-- start Passage shown --

Do you wish you had a time machine so you could go back and make different decisions about your student loans?
If so, you’re definitely not alone. The fact is, student loan regrets are very common. Mostly because borrowers often don’t understand the long-term consequences of their student loan choices.
Seven borrowers recently shared their student loan regrets with us, and what they wish they’d done differently if they could turn the clock back. Here’s how these borrowers are managing student loans today and what you can do to avoid their student loan mistakes.
6 borrowers share their biggest student loan regrets
1. I deferred payments for years
Tasha Mayberry-Mullyakaev, the founder of web design, PR, and marketing company Social Media 22, couldn’t afford to pay her student loans after graduating. She thought that deferring would save her credit score, but really it caused her $40,000 student loan debt to balloon to over $70,000.
Mayberry-Mullyakaev learned the hard way that ignoring student loan payments meant her debt would just keep increasing. Due to compound interest, unpaid student loan debt will only continue to grow.
Therefore, if you can’t afford your federal student loan monthly payments, consider an income-based repayment plan. You can also punch in your loan info into our Student Loan Income-Based Repayment (IBR) Calculator to see if this is a viable option for you.
As Mayberry-Mullyakaev says, “Know how much you are borrowing and what payments will be.” Essentially, you’re better off doing the math sooner rather than later so you have a manageable plan for paying student loans.

-- end Passage shown --
-- start Recorded information --

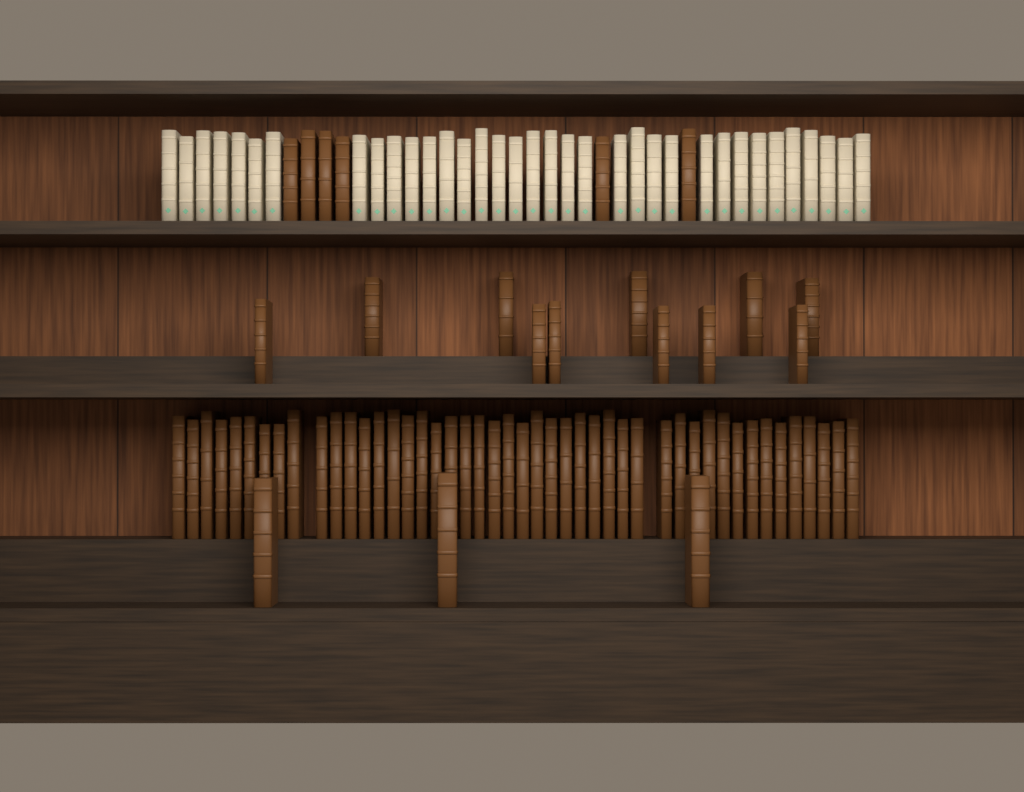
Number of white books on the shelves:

-- end Recorded information --

| Exercise 1 |
From the student loan article, return the passage starting at "If so, you’re" and ending at "student loan mistakes.".
| Exercise 2 |
In the student loan article, what did Tasha Mayberry-Mullyakaev's $40,000 student loan debt grow to after she deferred payments?
| Exercise 3 |
Write what comes next in the student loan article, picking up after its final sentence.

| Exercise response 1 |
If so, you’re definitely not alone. The fact is, student loan regrets are very common. Mostly because borrowers often don’t understand the long-term consequences of their student loan choices.
Seven borrowers recently shared their student loan regrets with us, and what they wish they’d done differently if they could turn the clock back. Here’s how these borrowers are managing student loans today and what you can do to avoid their student loan mistakes.

| Exercise response 2 |
Over $70,000.

| Exercise response 3 |
2. I didn’t refinance my loans when I could
“My biggest regret is not refinancing my student loans,” says Zina Kumok, a freelance writer who specializes in personal finance. If she had refinanced, Kumok says, she could have saved hundreds.
Her advice? “I tell everyone who’s paying high-interest rates to consider refinancing, unless they’re trying to have their loans forgiven,” Kumok explains.
Refinancing your student loans can lower your interest rates and reduce your monthly payments. And private lenders allow you to refinance both federal and private loans.
What’s more, refinancing can often save you thousands of dollars over the life of your loans.
Despite her student loan mistakes, Kumok was able to bounce back. She managed to pay off $28,000 in student loans in just three years.
3. I spent my loan money on shopping sprees
Student loans are not free money, a fact that some students learn the hard way.
For instance, Stephanie Caudle ended up spending her loan money on shopping sprees. Says Caudle, “I had no idea that the same check I anticipated would be a check I would someday have to pay back.”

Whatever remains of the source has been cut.